**Task:**
Repeat what the lines below say, word for word, and skip every image.

**Data listing:**

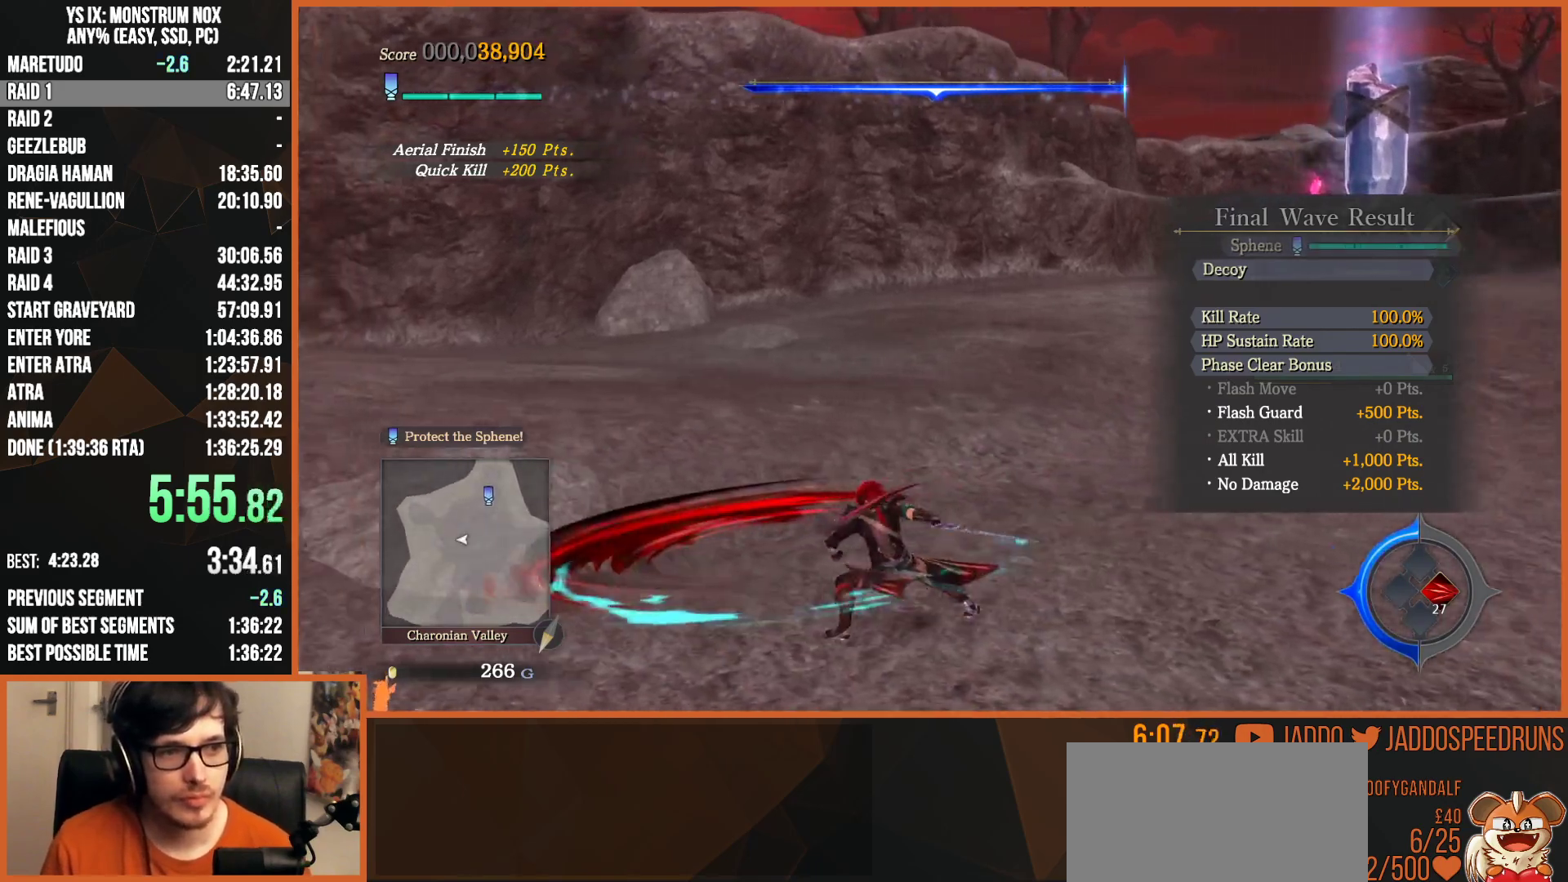
{"buttons": ["SQUARE", "L2"], "left_stick": "up-right", "right_stick": "center", "events": [[33, "SQUARE", "up"], [167, "left_stick", "down"], [183, "SQUARE", "down"], [200, "TRIANGLE", "down"], [217, "left_stick", "right"], [300, "TRIANGLE", "up"], [333, "SQUARE", "up"], [350, "left_stick", "up-right"], [500, "SQUARE", "down"]]}
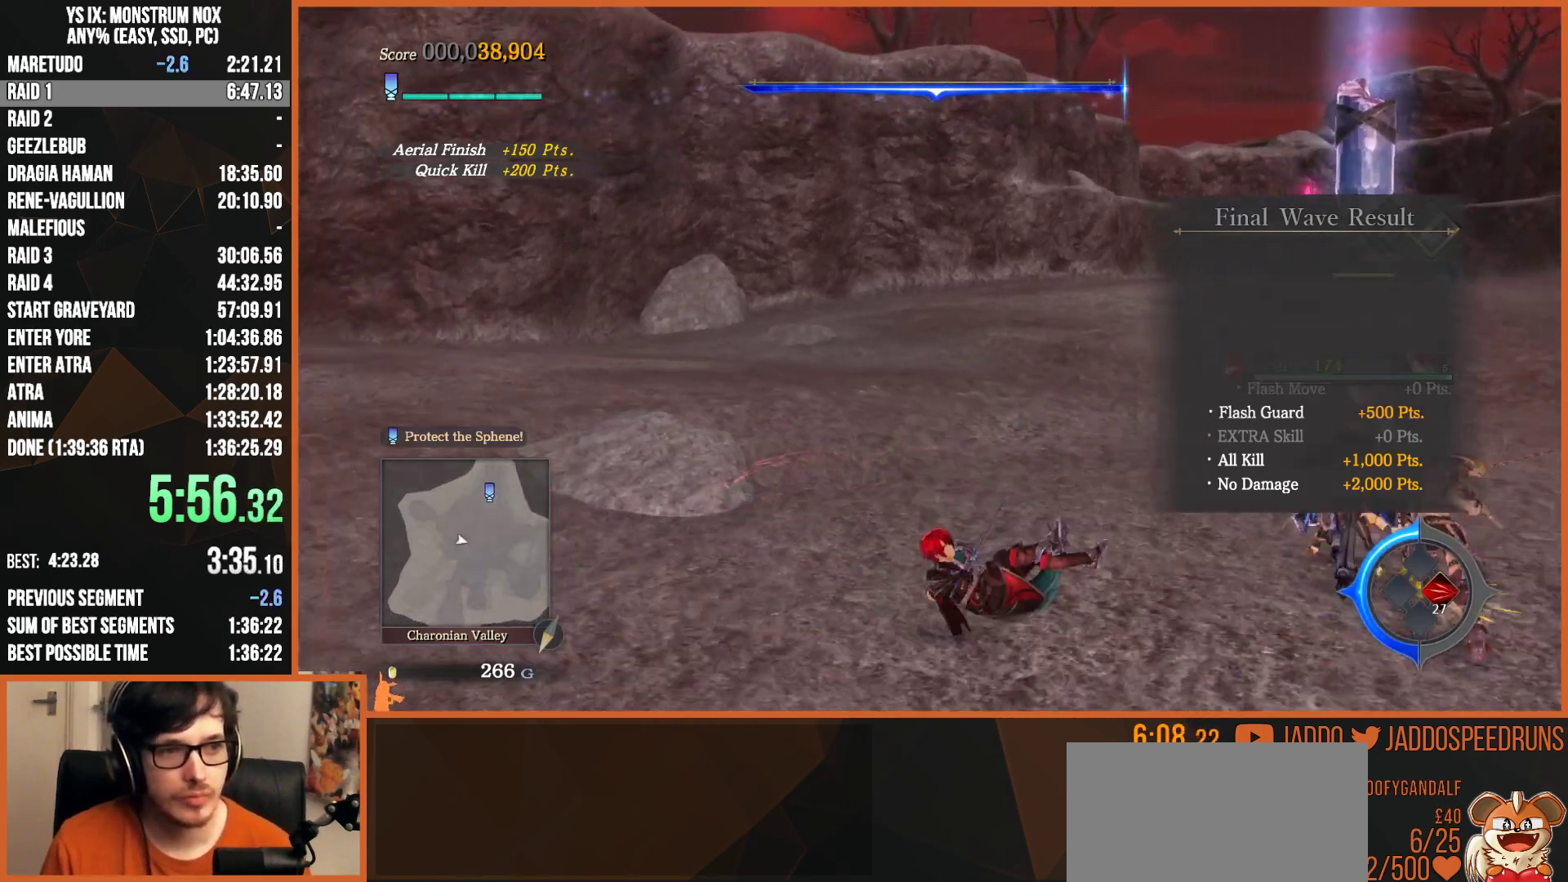
{"buttons": ["L2"], "left_stick": "up-right", "right_stick": "center", "events": [[17, "TRIANGLE", "down"], [117, "TRIANGLE", "up"], [150, "SQUARE", "up"], [283, "SQUARE", "down"], [300, "TRIANGLE", "down"], [400, "TRIANGLE", "up"], [433, "SQUARE", "up"]]}
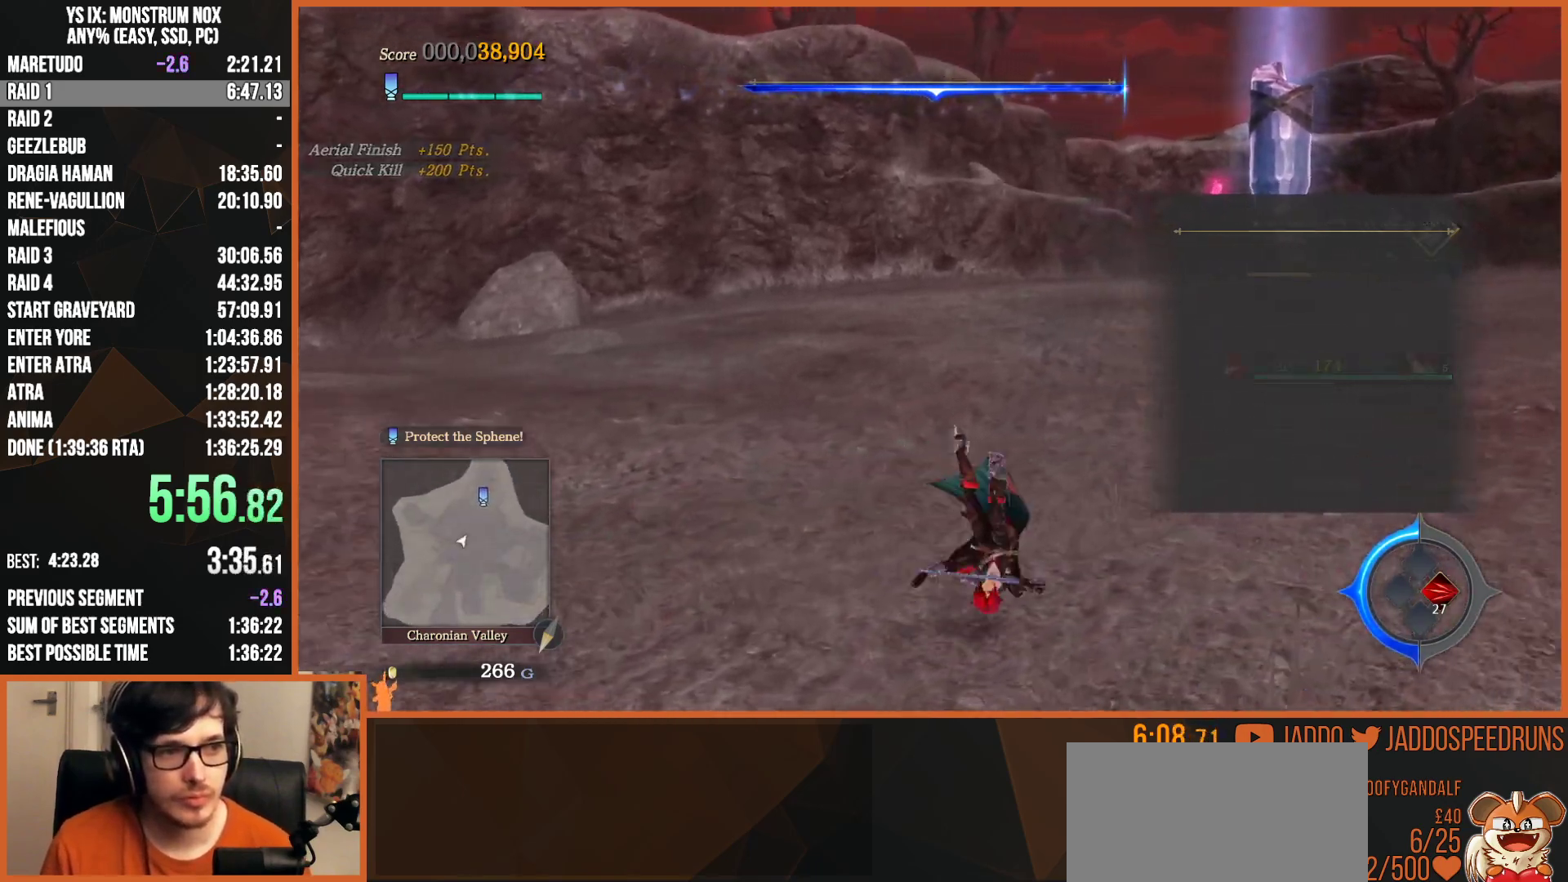
{"buttons": ["SQUARE", "L2"], "left_stick": "up-right", "right_stick": "center", "events": [[50, "SQUARE", "down"], [67, "TRIANGLE", "down"], [167, "TRIANGLE", "up"], [200, "SQUARE", "up"], [283, "SQUARE", "down"], [300, "TRIANGLE", "down"], [417, "TRIANGLE", "up"], [433, "SQUARE", "up"], [500, "SQUARE", "down"]]}
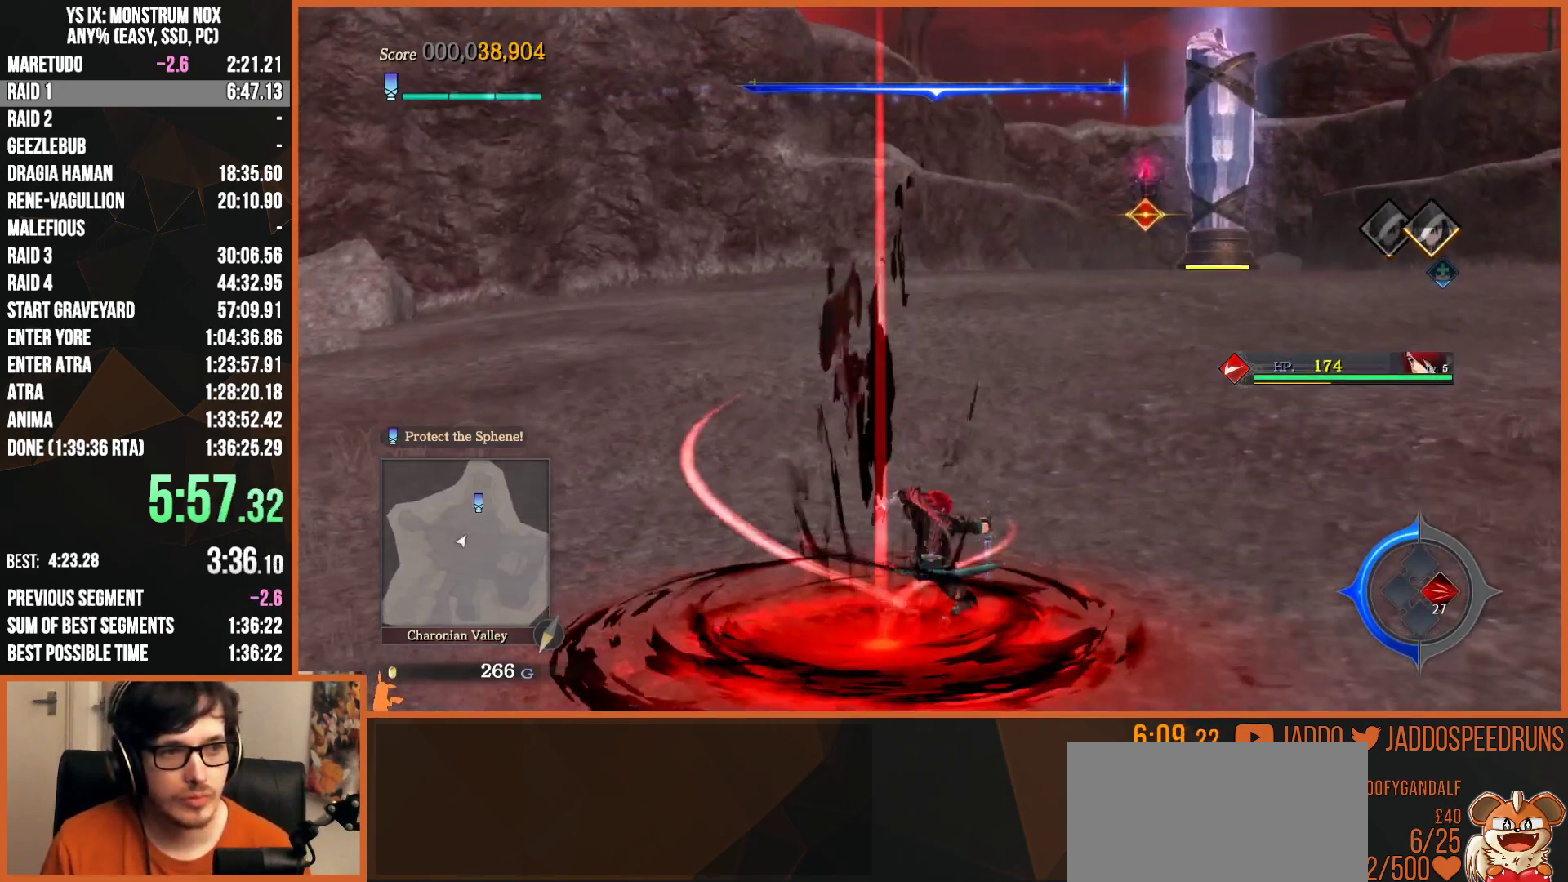
{"buttons": ["L2"], "left_stick": "up-right", "right_stick": "center", "events": [[33, "TRIANGLE", "down"], [100, "TRIANGLE", "up"], [117, "SQUARE", "up"], [283, "SQUARE", "down"], [300, "TRIANGLE", "down"], [400, "TRIANGLE", "up"], [433, "SQUARE", "up"]]}
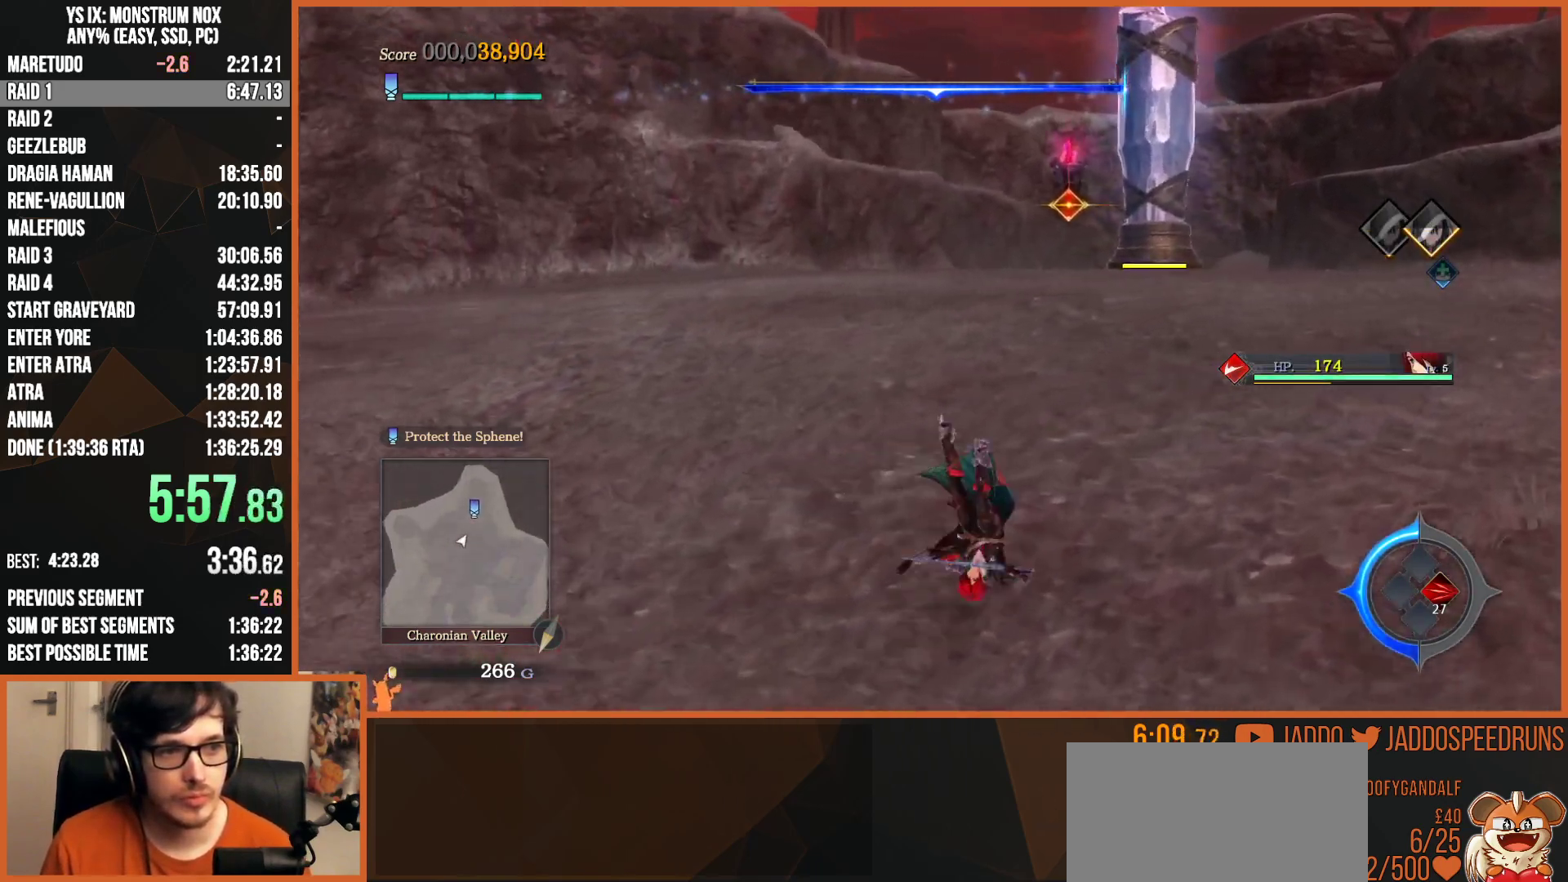
{"buttons": ["SQUARE", "L2"], "left_stick": "up-right", "right_stick": "center", "events": [[33, "SQUARE", "down"], [67, "TRIANGLE", "down"], [150, "TRIANGLE", "up"], [167, "SQUARE", "up"], [283, "SQUARE", "down"], [300, "TRIANGLE", "down"], [400, "TRIANGLE", "up"], [433, "SQUARE", "up"], [500, "SQUARE", "down"]]}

**Result of the task:**
{"buttons": ["SQUARE", "L2"], "left_stick": "up-right", "right_stick": "center", "events": [[33, "SQUARE", "up"], [167, "left_stick", "down"], [183, "SQUARE", "down"], [200, "TRIANGLE", "down"], [217, "left_stick", "right"], [300, "TRIANGLE", "up"], [333, "SQUARE", "up"], [350, "left_stick", "up-right"], [500, "SQUARE", "down"]]}
{"buttons": ["L2"], "left_stick": "up-right", "right_stick": "center", "events": [[17, "TRIANGLE", "down"], [117, "TRIANGLE", "up"], [150, "SQUARE", "up"], [283, "SQUARE", "down"], [300, "TRIANGLE", "down"], [400, "TRIANGLE", "up"], [433, "SQUARE", "up"]]}
{"buttons": ["SQUARE", "L2"], "left_stick": "up-right", "right_stick": "center", "events": [[50, "SQUARE", "down"], [67, "TRIANGLE", "down"], [167, "TRIANGLE", "up"], [200, "SQUARE", "up"], [283, "SQUARE", "down"], [300, "TRIANGLE", "down"], [417, "TRIANGLE", "up"], [433, "SQUARE", "up"], [500, "SQUARE", "down"]]}
{"buttons": ["L2"], "left_stick": "up-right", "right_stick": "center", "events": [[33, "TRIANGLE", "down"], [100, "TRIANGLE", "up"], [117, "SQUARE", "up"], [283, "SQUARE", "down"], [300, "TRIANGLE", "down"], [400, "TRIANGLE", "up"], [433, "SQUARE", "up"]]}
{"buttons": ["SQUARE", "L2"], "left_stick": "up-right", "right_stick": "center", "events": [[33, "SQUARE", "down"], [67, "TRIANGLE", "down"], [150, "TRIANGLE", "up"], [167, "SQUARE", "up"], [283, "SQUARE", "down"], [300, "TRIANGLE", "down"], [400, "TRIANGLE", "up"], [433, "SQUARE", "up"], [500, "SQUARE", "down"]]}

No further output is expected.